A seismic shift has taken place in Canadian labour law. The shift that began in 2007 with the Supreme Court of Canada’s recognition of constitutional protection for collective bargaining in BC Health Services has culminated in a “New Labour Trilogy” and recognition of constitutional protection for the right to strike. In this session leading labour lawyers will examine the issues that are likely to arise from the Supreme Court of Canada’s new trilogy and the British Columbia Court of Appeal’s decision in the BCTF case.

  • Is the dissent in Saskatchewan Federation of Labour evidence of a significant ideological split at the Supreme Court? If so, is it a split that is likely to be accentuated by recent changes in the composition of the court?
  • How are the results of recent elections across Canada likely to influence government, employer and union responses to the Supreme Court’s recent decisions on freedom of association?
  • Are Charter challenges likely to become a significant union strategy for maintaining and expanding labour rights? Are government threats to use the notwithstanding clause to counteract court decisions supporting collective bargaining rights realistic?

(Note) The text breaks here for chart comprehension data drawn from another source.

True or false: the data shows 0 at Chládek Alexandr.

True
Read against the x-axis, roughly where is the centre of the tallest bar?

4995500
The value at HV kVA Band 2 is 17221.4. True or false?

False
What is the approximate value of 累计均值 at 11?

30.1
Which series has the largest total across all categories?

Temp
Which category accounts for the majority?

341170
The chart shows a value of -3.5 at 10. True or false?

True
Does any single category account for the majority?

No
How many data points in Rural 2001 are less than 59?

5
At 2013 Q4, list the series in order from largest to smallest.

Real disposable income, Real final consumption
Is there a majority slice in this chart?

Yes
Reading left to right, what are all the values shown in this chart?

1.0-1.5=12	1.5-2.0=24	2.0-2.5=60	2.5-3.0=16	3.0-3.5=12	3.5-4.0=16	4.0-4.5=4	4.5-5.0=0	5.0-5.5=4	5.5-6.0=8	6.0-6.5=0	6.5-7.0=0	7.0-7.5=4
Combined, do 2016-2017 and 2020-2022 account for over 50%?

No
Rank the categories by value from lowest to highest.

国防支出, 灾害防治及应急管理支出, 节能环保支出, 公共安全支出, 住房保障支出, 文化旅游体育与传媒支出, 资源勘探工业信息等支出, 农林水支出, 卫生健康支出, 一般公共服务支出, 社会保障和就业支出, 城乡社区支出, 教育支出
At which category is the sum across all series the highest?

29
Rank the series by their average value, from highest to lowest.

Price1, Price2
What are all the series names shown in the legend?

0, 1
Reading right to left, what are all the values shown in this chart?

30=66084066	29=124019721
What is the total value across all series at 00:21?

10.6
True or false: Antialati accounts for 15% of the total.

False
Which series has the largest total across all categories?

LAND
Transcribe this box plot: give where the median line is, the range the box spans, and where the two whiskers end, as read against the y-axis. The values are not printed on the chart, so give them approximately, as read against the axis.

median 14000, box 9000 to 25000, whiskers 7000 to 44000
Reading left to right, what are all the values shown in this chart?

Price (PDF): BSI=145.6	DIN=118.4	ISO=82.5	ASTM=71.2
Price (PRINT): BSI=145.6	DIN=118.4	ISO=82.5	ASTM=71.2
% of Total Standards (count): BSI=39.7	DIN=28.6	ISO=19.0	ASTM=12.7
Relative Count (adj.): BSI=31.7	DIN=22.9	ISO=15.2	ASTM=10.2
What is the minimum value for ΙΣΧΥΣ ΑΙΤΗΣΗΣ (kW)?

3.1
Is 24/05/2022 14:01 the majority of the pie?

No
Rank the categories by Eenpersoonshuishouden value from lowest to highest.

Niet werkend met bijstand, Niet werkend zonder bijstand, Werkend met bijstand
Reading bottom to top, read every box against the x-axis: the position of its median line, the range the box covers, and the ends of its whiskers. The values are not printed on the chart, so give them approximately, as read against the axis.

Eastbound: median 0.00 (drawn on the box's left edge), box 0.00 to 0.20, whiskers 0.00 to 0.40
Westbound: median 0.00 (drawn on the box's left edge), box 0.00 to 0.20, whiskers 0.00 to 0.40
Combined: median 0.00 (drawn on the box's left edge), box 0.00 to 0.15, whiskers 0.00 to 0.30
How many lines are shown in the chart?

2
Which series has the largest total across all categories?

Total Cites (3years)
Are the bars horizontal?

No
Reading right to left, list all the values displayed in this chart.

  • How will the Supreme Court of Canada’s reliance on international labour law affect the definition of “essential services” in Canadian labour law? Are economic reasons justification for limitations on collective bargaining and the right to strike or is government limited to justifications related to, health and personal safety?
  • What are the likely prime targets for Charter challenges in the near future? Essential services designations? Statutory exclusion of terms and conditions of employment from bargaining or arbitration? Exclusion of certain occupational groups from statutory protections for collective bargaining rights?
  • The Supreme Court has signaled that it is willing to accept binding arbitration as a substitute for the right to strike in essential services, but what conditions must arbitration meet in order to be a constitutionally acceptable substitution?
  • Can ad-hoc back-to-work and stay-at-work legislation survive constitutional challenges?
  • Will the “New Labour Trilogy” result in challenges to fundamental aspects of Canadian labour law such as the prohibition on midterm or recognition strikes?
  • Does the Charter mandate protection for certain activities of employees acting in association but not under the auspices of a recognized union?
  • Do employers have a legal obligation to bargain in good faith with minority unions?
  • Are Charter violations of collective bargaining rights cured where there has been pre-legislative consultation, where the issues subject to bargaining are also matters of government policy and the Charter violation is temporary?